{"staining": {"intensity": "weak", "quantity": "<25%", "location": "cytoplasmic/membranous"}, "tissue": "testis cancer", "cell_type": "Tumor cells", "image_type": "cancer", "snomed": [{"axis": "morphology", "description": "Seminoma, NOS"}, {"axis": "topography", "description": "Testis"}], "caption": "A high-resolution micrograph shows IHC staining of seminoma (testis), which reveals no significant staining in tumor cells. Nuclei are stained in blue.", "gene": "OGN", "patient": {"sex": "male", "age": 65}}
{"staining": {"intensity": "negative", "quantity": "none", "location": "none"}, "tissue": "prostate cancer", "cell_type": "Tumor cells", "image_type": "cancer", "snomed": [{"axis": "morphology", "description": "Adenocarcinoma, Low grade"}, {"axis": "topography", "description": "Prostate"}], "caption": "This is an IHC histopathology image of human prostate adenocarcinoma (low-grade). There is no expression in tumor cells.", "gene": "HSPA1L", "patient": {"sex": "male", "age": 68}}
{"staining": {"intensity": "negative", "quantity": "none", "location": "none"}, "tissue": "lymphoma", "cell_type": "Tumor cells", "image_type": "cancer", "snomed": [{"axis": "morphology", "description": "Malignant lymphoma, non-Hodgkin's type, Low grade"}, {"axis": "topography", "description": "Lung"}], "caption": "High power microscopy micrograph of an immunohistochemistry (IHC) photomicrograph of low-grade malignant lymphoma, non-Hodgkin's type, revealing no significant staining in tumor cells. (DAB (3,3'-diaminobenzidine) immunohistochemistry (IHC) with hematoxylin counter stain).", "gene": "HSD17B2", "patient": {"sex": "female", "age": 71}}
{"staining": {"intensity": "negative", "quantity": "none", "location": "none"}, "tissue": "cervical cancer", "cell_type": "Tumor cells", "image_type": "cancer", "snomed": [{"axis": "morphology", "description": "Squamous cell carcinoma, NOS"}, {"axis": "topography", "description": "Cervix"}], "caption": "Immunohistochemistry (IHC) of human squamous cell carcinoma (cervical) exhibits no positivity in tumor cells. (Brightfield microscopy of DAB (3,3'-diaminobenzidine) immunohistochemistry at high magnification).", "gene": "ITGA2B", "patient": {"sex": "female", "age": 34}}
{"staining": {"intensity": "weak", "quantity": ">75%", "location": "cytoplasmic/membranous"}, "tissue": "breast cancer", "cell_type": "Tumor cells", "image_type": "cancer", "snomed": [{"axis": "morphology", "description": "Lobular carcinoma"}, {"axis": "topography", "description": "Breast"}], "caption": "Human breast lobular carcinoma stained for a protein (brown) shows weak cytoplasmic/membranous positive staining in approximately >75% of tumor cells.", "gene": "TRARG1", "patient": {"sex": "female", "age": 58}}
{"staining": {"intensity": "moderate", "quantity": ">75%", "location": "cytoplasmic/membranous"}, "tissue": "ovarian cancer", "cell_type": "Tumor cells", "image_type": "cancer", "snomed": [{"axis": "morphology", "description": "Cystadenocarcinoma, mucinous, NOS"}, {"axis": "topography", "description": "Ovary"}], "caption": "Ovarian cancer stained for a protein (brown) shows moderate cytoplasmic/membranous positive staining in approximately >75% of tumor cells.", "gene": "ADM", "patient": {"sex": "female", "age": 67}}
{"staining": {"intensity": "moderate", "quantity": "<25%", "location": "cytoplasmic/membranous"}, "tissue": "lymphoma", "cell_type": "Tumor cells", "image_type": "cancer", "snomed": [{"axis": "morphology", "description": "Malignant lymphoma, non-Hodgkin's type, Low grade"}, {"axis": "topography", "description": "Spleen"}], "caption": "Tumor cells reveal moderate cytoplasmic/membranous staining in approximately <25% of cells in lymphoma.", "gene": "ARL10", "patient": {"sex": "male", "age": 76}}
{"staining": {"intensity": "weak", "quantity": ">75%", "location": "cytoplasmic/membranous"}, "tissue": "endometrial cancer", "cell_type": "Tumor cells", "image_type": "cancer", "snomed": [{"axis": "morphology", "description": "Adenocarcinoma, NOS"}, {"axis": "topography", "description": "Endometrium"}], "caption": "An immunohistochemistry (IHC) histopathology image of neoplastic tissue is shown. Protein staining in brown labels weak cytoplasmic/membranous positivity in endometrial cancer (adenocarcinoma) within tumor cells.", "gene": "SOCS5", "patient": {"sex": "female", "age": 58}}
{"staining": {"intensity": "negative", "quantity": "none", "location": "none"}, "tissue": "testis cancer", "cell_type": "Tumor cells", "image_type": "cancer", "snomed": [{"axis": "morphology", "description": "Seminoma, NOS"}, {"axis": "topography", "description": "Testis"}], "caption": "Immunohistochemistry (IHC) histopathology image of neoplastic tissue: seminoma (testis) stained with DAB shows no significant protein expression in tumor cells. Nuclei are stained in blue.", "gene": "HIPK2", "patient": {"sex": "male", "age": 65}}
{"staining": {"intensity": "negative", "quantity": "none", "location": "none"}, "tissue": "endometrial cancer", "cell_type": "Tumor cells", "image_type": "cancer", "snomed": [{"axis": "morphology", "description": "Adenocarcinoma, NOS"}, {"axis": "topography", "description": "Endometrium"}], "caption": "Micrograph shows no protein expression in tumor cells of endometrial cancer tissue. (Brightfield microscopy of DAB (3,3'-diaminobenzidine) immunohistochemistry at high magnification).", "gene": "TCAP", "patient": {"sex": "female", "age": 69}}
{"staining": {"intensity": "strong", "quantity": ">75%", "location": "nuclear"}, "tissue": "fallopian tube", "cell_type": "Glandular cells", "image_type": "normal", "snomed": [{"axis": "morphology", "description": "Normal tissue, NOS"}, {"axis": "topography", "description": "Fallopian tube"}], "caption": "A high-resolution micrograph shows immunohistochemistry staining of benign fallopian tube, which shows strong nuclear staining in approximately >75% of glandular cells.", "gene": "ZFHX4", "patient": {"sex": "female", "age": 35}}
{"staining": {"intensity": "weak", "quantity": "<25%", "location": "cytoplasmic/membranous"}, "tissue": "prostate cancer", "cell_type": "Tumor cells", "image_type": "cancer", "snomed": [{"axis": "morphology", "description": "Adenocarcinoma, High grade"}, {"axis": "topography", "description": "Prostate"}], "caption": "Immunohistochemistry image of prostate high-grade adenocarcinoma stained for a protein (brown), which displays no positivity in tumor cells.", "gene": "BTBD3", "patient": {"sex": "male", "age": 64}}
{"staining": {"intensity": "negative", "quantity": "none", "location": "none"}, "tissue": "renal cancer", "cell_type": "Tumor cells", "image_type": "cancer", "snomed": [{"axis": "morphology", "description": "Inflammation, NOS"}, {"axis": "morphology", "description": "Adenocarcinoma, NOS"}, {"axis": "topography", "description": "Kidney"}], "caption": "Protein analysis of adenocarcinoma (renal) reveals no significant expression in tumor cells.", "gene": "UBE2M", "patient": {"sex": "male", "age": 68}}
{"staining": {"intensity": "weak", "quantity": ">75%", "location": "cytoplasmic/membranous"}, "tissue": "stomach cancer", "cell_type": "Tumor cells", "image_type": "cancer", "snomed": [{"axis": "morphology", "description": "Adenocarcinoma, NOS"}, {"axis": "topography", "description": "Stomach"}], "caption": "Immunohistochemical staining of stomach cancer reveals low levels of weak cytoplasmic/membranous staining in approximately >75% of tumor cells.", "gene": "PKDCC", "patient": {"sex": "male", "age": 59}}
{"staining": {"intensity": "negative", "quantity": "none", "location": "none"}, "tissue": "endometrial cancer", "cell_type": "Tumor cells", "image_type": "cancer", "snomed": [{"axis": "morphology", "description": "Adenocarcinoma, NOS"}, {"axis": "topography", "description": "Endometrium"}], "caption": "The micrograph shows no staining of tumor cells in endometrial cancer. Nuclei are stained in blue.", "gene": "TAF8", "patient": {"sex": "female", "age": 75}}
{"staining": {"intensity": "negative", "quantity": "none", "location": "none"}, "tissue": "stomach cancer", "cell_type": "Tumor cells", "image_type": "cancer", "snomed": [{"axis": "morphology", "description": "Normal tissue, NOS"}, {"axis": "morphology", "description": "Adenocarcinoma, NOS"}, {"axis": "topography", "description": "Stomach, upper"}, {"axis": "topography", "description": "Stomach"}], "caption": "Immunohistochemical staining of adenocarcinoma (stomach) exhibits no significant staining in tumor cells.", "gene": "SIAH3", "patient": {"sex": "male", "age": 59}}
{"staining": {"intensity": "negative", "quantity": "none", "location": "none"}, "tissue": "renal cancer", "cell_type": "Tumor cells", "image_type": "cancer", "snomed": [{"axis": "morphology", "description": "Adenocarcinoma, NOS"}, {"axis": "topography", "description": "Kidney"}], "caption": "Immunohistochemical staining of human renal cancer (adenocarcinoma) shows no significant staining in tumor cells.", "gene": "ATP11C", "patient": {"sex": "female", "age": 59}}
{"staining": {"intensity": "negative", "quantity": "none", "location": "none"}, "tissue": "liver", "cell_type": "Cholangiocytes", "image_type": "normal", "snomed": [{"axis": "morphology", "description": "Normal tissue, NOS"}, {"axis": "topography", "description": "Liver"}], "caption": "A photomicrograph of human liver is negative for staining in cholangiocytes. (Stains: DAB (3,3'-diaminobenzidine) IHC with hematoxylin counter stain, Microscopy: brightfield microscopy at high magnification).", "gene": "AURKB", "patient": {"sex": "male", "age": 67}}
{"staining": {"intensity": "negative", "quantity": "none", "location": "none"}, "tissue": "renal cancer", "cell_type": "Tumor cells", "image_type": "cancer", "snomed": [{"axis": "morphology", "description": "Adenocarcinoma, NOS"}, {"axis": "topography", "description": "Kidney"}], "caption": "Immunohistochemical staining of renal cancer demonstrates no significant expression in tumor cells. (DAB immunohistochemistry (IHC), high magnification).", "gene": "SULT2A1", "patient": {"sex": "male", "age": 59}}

**ABOUT THIS EXERCISE**:
Only the lines from the beginning of the data above through the line containing "power microscopy micrograph" should be repeated, exactly as they appear.

**OUTPUT FOR THIS TASK**:
{"staining": {"intensity": "weak", "quantity": "<25%", "location": "cytoplasmic/membranous"}, "tissue": "testis cancer", "cell_type": "Tumor cells", "image_type": "cancer", "snomed": [{"axis": "morphology", "description": "Seminoma, NOS"}, {"axis": "topography", "description": "Testis"}], "caption": "A high-resolution micrograph shows IHC staining of seminoma (testis), which reveals no significant staining in tumor cells. Nuclei are stained in blue.", "gene": "OGN", "patient": {"sex": "male", "age": 65}}
{"staining": {"intensity": "negative", "quantity": "none", "location": "none"}, "tissue": "prostate cancer", "cell_type": "Tumor cells", "image_type": "cancer", "snomed": [{"axis": "morphology", "description": "Adenocarcinoma, Low grade"}, {"axis": "topography", "description": "Prostate"}], "caption": "This is an IHC histopathology image of human prostate adenocarcinoma (low-grade). There is no expression in tumor cells.", "gene": "HSPA1L", "patient": {"sex": "male", "age": 68}}
{"staining": {"intensity": "negative", "quantity": "none", "location": "none"}, "tissue": "lymphoma", "cell_type": "Tumor cells", "image_type": "cancer", "snomed": [{"axis": "morphology", "description": "Malignant lymphoma, non-Hodgkin's type, Low grade"}, {"axis": "topography", "description": "Lung"}], "caption": "High power microscopy micrograph of an immunohistochemistry (IHC) photomicrograph of low-grade malignant lymphoma, non-Hodgkin's type, revealing no significant staining in tumor cells. (DAB (3,3'-diaminobenzidine) immunohistochemistry (IHC) with hematoxylin counter stain).", "gene": "HSD17B2", "patient": {"sex": "female", "age": 71}}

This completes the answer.